**SELECTED TEXT**
•••••
Skip to main content

Module 38: Best Practices & Production Patterns

Theory​

From Prototype to Production​

Building a working agent is the first step. Building a production-ready agent requires a focus on architecture, performance, security, and reliability. This module summarizes the essential best practices for taking your agent from a prototype to a robust, scalable, and maintainable application.

1. Architectural Best Practices​

The Agent Decision Matrix (ADK v1.0)​

When starting a new feature, choosing the right agent primitive is the most critical architectural decision. Use this matrix to guide your design:

Agent PrimitiveWhen to use itKey Characteristics
LlmAgentFor natural language tasks, reasoning, and dynamic tool calling.Non-deterministic, flexible. The LLM decides what to do next based on the prompt and available tools.
SequentialAgentFor strict, step-by-step pipelines where Step B must happen after Step A.Deterministic routing. Data is passed robustly via state variables (output_key) and structured schemas.
ParallelAgentFor independent data gathering tasks (Fan-Out pattern).Fast execution (limited by the slowest sub-agent). Requires unique output_keys to avoid state race conditions.
LoopAgentFor iterative refinement tasks (e.g., Critic -> Refiner pattern).Requires a termination condition (max_iterations and/or a tool calling tool_context.actions.escalate = True).
CustomAgent
(Inherits BaseAgent)
For dynamic, hard-coded business logic and programmatic routing based on state.Maximum control. You write the _run_async_impl engine yourself, executing sub-agents silently or yielding them.
  • Small, Focused Tools: Design your tools to follow the single-responsibility principle. A tool should do one thing well. This makes them easier to test, debug, and for the LLM to reason about.
  • Clear, Structured Instructions: Your agent's instruction is its constitution. Use clear language, define a specific persona and goal, and provide examples (few-shot prompting) to guide its behavior.
  • Separate Logic from Configuration: Use Python-based agents (agent.py) for any agent that has tools or complex logic. Use YAML (root_agent.yaml) only for very simple, instruction-only agents.
  • Use Multi-Agent Systems for Complexity: Don't build monolithic agents. Break down complex problems into smaller, specialized agents and orchestrate them using the matrix above.

2. Performance Optimization​

  • Model Selection: Choose the right model for the job. Use cheaper, faster models (like gemini-2.5-flash) for simple tasks like classification or routing, and more powerful models (gemini-3-pro-preview) for complex reasoning.
  • Token Usage: Keep instructions concise and clear old conversation history periodically to manage the context window. Use max_output_tokens to prevent unnecessarily long and expensive responses.
  • Caching: Cache the results of expensive or frequently called tool functions, especially those that call external APIs.
  • Parallelism: Use a ParallelAgent for independent, non-sequential tasks to significantly reduce overall latency.

3. Security Best Practices​

  • Input Validation: Never trust user input. Validate and sanitize all inputs in your tool functions to prevent injection attacks (e.g., SQL injection, XSS).
•••••
In the module on production best practices for agents, why should tools be small and follow the single-responsibility principle? Answer in one to three sentences.
•••••
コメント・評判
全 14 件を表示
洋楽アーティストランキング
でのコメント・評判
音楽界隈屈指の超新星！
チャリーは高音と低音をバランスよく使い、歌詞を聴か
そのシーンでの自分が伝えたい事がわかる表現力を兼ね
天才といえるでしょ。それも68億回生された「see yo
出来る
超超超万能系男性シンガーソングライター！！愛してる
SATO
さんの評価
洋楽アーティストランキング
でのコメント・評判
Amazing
•••••
**THE COMPLETED TASK**
A tool that does one thing well is easier to test and debug. It is also easier for the LLM to reason about.